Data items
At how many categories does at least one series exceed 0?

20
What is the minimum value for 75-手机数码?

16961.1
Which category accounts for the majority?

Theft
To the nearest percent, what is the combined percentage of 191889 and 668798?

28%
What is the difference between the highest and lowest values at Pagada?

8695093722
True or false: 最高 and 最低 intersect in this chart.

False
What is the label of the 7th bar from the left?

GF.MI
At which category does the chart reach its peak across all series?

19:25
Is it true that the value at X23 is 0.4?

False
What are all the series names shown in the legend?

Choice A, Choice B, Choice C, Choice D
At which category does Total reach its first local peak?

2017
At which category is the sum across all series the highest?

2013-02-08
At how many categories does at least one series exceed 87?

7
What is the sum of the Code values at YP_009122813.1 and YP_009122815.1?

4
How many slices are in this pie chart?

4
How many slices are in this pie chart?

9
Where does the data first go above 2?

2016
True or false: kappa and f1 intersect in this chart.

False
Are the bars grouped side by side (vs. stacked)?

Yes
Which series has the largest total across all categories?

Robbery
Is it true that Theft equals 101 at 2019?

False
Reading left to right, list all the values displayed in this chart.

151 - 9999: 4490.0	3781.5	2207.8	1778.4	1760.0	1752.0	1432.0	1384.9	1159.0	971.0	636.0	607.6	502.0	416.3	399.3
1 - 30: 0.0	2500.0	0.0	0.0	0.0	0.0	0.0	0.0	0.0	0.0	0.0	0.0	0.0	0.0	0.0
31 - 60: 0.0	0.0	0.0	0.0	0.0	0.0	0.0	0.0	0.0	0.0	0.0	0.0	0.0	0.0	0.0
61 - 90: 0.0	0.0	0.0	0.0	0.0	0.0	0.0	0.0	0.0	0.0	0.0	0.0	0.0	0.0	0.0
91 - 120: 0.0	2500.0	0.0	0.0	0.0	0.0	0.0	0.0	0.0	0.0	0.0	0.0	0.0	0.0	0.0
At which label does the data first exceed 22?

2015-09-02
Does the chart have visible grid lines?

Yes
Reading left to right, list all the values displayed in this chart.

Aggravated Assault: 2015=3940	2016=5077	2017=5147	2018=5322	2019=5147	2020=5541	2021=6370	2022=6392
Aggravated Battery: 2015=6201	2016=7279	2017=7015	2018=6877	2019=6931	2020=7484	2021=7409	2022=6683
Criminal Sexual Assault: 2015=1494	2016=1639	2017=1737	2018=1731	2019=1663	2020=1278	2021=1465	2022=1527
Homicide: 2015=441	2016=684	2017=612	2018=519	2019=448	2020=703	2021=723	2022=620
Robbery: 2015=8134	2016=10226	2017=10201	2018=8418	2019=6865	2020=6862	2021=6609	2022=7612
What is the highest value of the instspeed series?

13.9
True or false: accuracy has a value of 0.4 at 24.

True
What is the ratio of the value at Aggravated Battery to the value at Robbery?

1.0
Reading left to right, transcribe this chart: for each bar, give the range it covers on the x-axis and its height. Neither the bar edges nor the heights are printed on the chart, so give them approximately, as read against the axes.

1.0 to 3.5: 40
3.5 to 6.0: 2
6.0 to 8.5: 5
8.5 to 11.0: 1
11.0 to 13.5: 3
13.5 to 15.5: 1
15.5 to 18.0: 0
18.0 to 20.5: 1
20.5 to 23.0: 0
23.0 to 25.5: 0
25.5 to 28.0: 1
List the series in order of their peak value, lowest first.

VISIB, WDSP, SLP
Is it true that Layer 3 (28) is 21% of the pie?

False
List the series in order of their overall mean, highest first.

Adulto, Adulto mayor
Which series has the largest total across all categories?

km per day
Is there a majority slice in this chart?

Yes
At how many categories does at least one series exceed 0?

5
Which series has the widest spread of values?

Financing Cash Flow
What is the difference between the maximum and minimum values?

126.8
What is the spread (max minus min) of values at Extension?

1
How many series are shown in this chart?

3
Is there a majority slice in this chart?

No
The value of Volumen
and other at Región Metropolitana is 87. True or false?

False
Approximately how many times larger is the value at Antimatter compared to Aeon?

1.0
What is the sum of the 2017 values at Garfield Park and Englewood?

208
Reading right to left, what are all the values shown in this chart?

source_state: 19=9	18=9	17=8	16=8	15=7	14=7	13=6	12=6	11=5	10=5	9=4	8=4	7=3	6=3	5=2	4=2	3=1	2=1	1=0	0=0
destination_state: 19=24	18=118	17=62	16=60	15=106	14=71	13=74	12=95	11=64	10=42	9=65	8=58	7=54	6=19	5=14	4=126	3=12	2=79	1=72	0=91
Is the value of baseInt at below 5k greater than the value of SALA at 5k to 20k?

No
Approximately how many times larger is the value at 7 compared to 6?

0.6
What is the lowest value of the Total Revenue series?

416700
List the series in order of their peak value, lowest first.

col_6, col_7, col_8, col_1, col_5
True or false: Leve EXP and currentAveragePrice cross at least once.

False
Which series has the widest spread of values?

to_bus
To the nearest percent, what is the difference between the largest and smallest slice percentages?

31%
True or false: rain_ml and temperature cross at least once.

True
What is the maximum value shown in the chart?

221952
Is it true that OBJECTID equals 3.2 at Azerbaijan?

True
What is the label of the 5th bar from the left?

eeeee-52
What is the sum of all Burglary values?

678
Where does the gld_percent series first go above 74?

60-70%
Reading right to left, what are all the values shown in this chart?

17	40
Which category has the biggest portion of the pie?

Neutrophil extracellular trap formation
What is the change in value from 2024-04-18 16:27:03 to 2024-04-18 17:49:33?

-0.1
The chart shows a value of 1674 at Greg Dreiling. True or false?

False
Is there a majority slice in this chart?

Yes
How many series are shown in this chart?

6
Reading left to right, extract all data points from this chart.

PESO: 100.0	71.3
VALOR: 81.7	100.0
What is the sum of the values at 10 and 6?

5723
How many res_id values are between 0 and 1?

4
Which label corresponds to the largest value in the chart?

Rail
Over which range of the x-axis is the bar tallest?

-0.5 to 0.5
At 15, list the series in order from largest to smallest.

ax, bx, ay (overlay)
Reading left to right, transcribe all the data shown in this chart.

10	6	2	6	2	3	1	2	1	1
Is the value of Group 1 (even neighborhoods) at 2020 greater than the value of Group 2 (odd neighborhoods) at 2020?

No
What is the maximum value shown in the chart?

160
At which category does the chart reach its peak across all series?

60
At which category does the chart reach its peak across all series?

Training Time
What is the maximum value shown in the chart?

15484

● Work to be completed
Rewrite the lines above, putting "wedges" wherever "slices" appears and keeping everything else the same.

● Written solution
At how many categories does at least one series exceed 0?

20
What is the minimum value for 75-手机数码?

16961.1
Which category accounts for the majority?

Theft
To the nearest percent, what is the combined percentage of 191889 and 668798?

28%
What is the difference between the highest and lowest values at Pagada?

8695093722
True or false: 最高 and 最低 intersect in this chart.

False
What is the label of the 7th bar from the left?

GF.MI
At which category does the chart reach its peak across all series?

19:25
Is it true that the value at X23 is 0.4?

False
What are all the series names shown in the legend?

Choice A, Choice B, Choice C, Choice D
At which category does Total reach its first local peak?

2017
At which category is the sum across all series the highest?

2013-02-08
At how many categories does at least one series exceed 87?

7
What is the sum of the Code values at YP_009122813.1 and YP_009122815.1?

4
How many wedges are in this pie chart?

4
How many wedges are in this pie chart?

9
Where does the data first go above 2?

2016
True or false: kappa and f1 intersect in this chart.

False
Are the bars grouped side by side (vs. stacked)?

Yes
Which series has the largest total across all categories?

Robbery
Is it true that Theft equals 101 at 2019?

False
Reading left to right, list all the values displayed in this chart.

151 - 9999: 4490.0	3781.5	2207.8	1778.4	1760.0	1752.0	1432.0	1384.9	1159.0	971.0	636.0	607.6	502.0	416.3	399.3
1 - 30: 0.0	2500.0	0.0	0.0	0.0	0.0	0.0	0.0	0.0	0.0	0.0	0.0	0.0	0.0	0.0
31 - 60: 0.0	0.0	0.0	0.0	0.0	0.0	0.0	0.0	0.0	0.0	0.0	0.0	0.0	0.0	0.0
61 - 90: 0.0	0.0	0.0	0.0	0.0	0.0	0.0	0.0	0.0	0.0	0.0	0.0	0.0	0.0	0.0
91 - 120: 0.0	2500.0	0.0	0.0	0.0	0.0	0.0	0.0	0.0	0.0	0.0	0.0	0.0	0.0	0.0
At which label does the data first exceed 22?

2015-09-02
Does the chart have visible grid lines?

Yes
Reading left to right, list all the values displayed in this chart.

Aggravated Assault: 2015=3940	2016=5077	2017=5147	2018=5322	2019=5147	2020=5541	2021=6370	2022=6392
Aggravated Battery: 2015=6201	2016=7279	2017=7015	2018=6877	2019=6931	2020=7484	2021=7409	2022=6683
Criminal Sexual Assault: 2015=1494	2016=1639	2017=1737	2018=1731	2019=1663	2020=1278	2021=1465	2022=1527
Homicide: 2015=441	2016=684	2017=612	2018=519	2019=448	2020=703	2021=723	2022=620
Robbery: 2015=8134	2016=10226	2017=10201	2018=8418	2019=6865	2020=6862	2021=6609	2022=7612
What is the highest value of the instspeed series?

13.9
True or false: accuracy has a value of 0.4 at 24.

True
What is the ratio of the value at Aggravated Battery to the value at Robbery?

1.0
Reading left to right, transcribe this chart: for each bar, give the range it covers on the x-axis and its height. Neither the bar edges nor the heights are printed on the chart, so give them approximately, as read against the axes.

1.0 to 3.5: 40
3.5 to 6.0: 2
6.0 to 8.5: 5
8.5 to 11.0: 1
11.0 to 13.5: 3
13.5 to 15.5: 1
15.5 to 18.0: 0
18.0 to 20.5: 1
20.5 to 23.0: 0
23.0 to 25.5: 0
25.5 to 28.0: 1
List the series in order of their peak value, lowest first.

VISIB, WDSP, SLP
Is it true that Layer 3 (28) is 21% of the pie?

False
List the series in order of their overall mean, highest first.

Adulto, Adulto mayor
Which series has the largest total across all categories?

km per day
Is there a majority slice in this chart?

Yes
At how many categories does at least one series exceed 0?

5
Which series has the widest spread of values?

Financing Cash Flow
What is the difference between the maximum and minimum values?

126.8
What is the spread (max minus min) of values at Extension?

1
How many series are shown in this chart?

3
Is there a majority slice in this chart?

No
The value of Volumen
and other at Región Metropolitana is 87. True or false?

False
Approximately how many times larger is the value at Antimatter compared to Aeon?

1.0
What is the sum of the 2017 values at Garfield Park and Englewood?

208
Reading right to left, what are all the values shown in this chart?

source_state: 19=9	18=9	17=8	16=8	15=7	14=7	13=6	12=6	11=5	10=5	9=4	8=4	7=3	6=3	5=2	4=2	3=1	2=1	1=0	0=0
destination_state: 19=24	18=118	17=62	16=60	15=106	14=71	13=74	12=95	11=64	10=42	9=65	8=58	7=54	6=19	5=14	4=126	3=12	2=79	1=72	0=91
Is the value of baseInt at below 5k greater than the value of SALA at 5k to 20k?

No
Approximately how many times larger is the value at 7 compared to 6?

0.6
What is the lowest value of the Total Revenue series?

416700
List the series in order of their peak value, lowest first.

col_6, col_7, col_8, col_1, col_5
True or false: Leve EXP and currentAveragePrice cross at least once.

False
Which series has the widest spread of values?

to_bus
To the nearest percent, what is the difference between the largest and smallest slice percentages?

31%
True or false: rain_ml and temperature cross at least once.

True
What is the maximum value shown in the chart?

221952
Is it true that OBJECTID equals 3.2 at Azerbaijan?

True
What is the label of the 5th bar from the left?

eeeee-52
What is the sum of all Burglary values?

678
Where does the gld_percent series first go above 74?

60-70%
Reading right to left, what are all the values shown in this chart?

17	40
Which category has the biggest portion of the pie?

Neutrophil extracellular trap formation
What is the change in value from 2024-04-18 16:27:03 to 2024-04-18 17:49:33?

-0.1
The chart shows a value of 1674 at Greg Dreiling. True or false?

False
Is there a majority slice in this chart?

Yes
How many series are shown in this chart?

6
Reading left to right, extract all data points from this chart.

PESO: 100.0	71.3
VALOR: 81.7	100.0
What is the sum of the values at 10 and 6?

5723
How many res_id values are between 0 and 1?

4
Which label corresponds to the largest value in the chart?

Rail
Over which range of the x-axis is the bar tallest?

-0.5 to 0.5
At 15, list the series in order from largest to smallest.

ax, bx, ay (overlay)
Reading left to right, transcribe all the data shown in this chart.

10	6	2	6	2	3	1	2	1	1
Is the value of Group 1 (even neighborhoods) at 2020 greater than the value of Group 2 (odd neighborhoods) at 2020?

No
What is the maximum value shown in the chart?

160
At which category does the chart reach its peak across all series?

60
At which category does the chart reach its peak across all series?

Training Time
What is the maximum value shown in the chart?

15484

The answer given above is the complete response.